[EXTRACTED RECORDS — start]
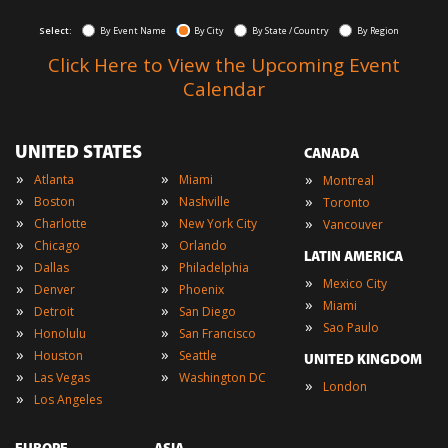
Select:
By Event Name
By City
By State / Country
By Region
Click Here to View the Upcoming Event
Calendar
UNITED STATES
CANADA
»
»
»
Atlanta
Miami
Montreal
»
»
»
Boston
Nashville
Toronto
»
»
»
Charlotte
New York City
Vancouver
»
»
Chicago
Orlando
LATIN AMERICA
»
»
Dallas
Philadelphia
»
Mexico City
»
»
Denver
Phoenix
»
Miami
»
»
Detroit
San Diego
»
Sao Paulo
»
»
Honolulu
San Francisco
»
»
Houston
Seattle
UNITED KINGDOM
»
»
Las Vegas
Washington DC
»
London
»
Los Angeles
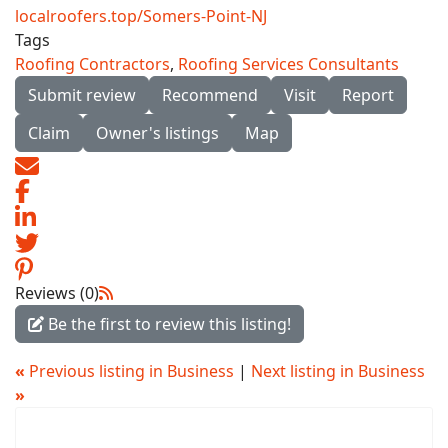
localroofers.top/Somers-Point-NJ
Tags
Roofing Contractors
,
Roofing Services Consultants
Submit review
Recommend
Visit
Report
Claim
Owner's listings
Map
Reviews (0)
Be the first to review this listing!
«
Previous listing in Business
|
Next listing in Business
»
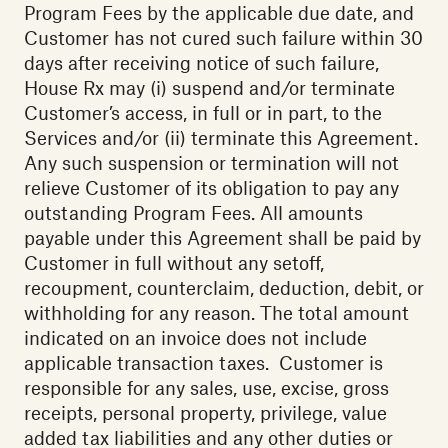
Program Fees by the applicable due date, and
Customer has not cured such failure within 30
days after receiving notice of such failure,
House Rx may (i) suspend and/or terminate
Customer’s access, in full or in part, to the
Services and/or (ii) terminate this Agreement.
Any such suspension or termination will not
relieve Customer of its obligation to pay any
outstanding Program Fees. All amounts
payable under this Agreement shall be paid by
Customer in full without any setoff,
recoupment, counterclaim, deduction, debit, or
withholding for any reason. The total amount
indicated on an invoice does not include
applicable transaction taxes. Customer is
responsible for any sales, use, excise, gross
receipts, personal property, privilege, value
added tax liabilities and any other duties or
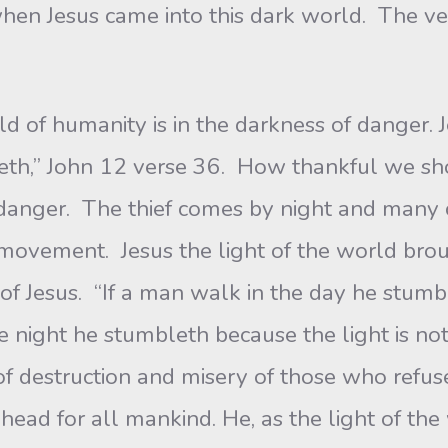
 when Jesus came into this dark world. The ve
d of humanity is in the darkness of danger. J
th,” John 12 verse 36. How thankful we shou
of danger. The thief comes by night and many
movement. Jesus the light of the world brou
 of Jesus. “If a man walk in the day he stumb
he night he stumbleth because the light is no
f destruction and misery of those who refuse
ead for all mankind. He, as the light of the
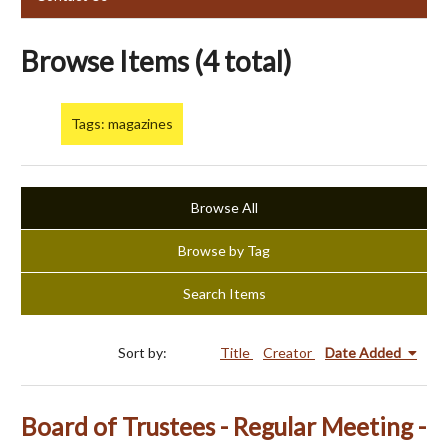
Browse Items (4 total)
Tags: magazines
Browse All
Browse by Tag
Search Items
Sort by:
Title
Creator
Date Added
Board of Trustees - Regular Meeting -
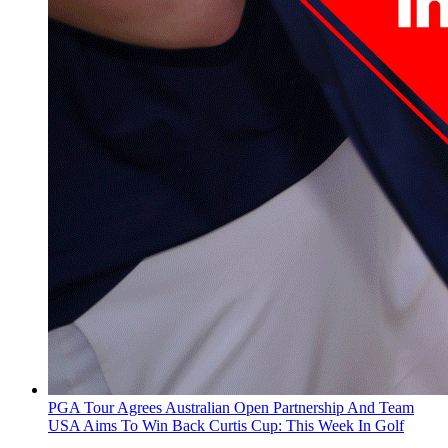
PGA Tour Agrees Australian Open Partnership And Team
USA Aims To Win Back Curtis Cup: This Week In Golf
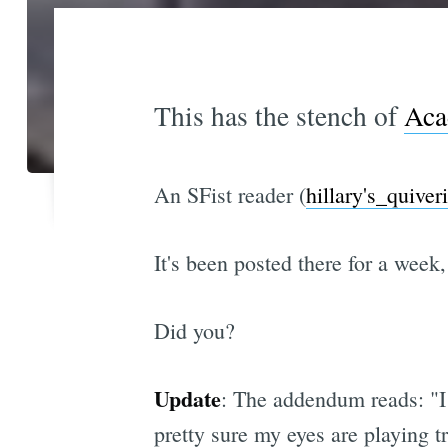
This has the stench of
Aca
An SFist reader (
hillary's_quiver
It's been posted there for a week,
Did you?
Update
: The addendum reads: "I 
pretty sure my eyes are playing t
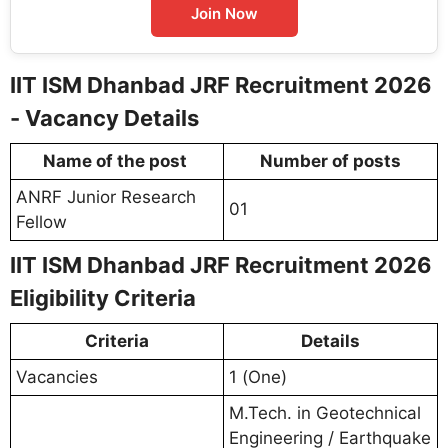
Join Now
IIT ISM Dhanbad JRF Recruitment 2026
- Vacancy Details
Name of the post
Number of posts
ANRF Junior Research
01
Fellow
IIT ISM Dhanbad JRF Recruitment 2026
Eligibility Criteria
Criteria
Details
Vacancies
1 (One)
M.Tech. in Geotechnical
Engineering / Earthquake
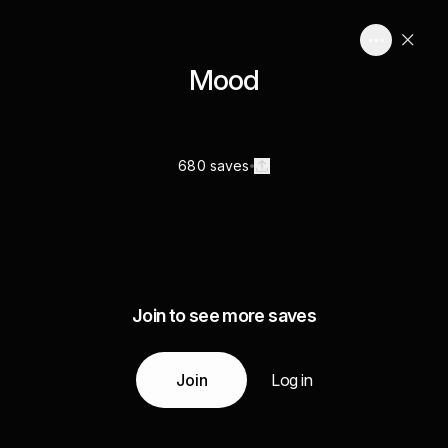
Mood
680 saves
Join to see more saves
Join
Log in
[EXTRACTED RECORDS — finish]
WHAT IS REQUIRED
Provide the count, and nothing else, of lines in the data above where the word "Business" occurs.

ANSWER
2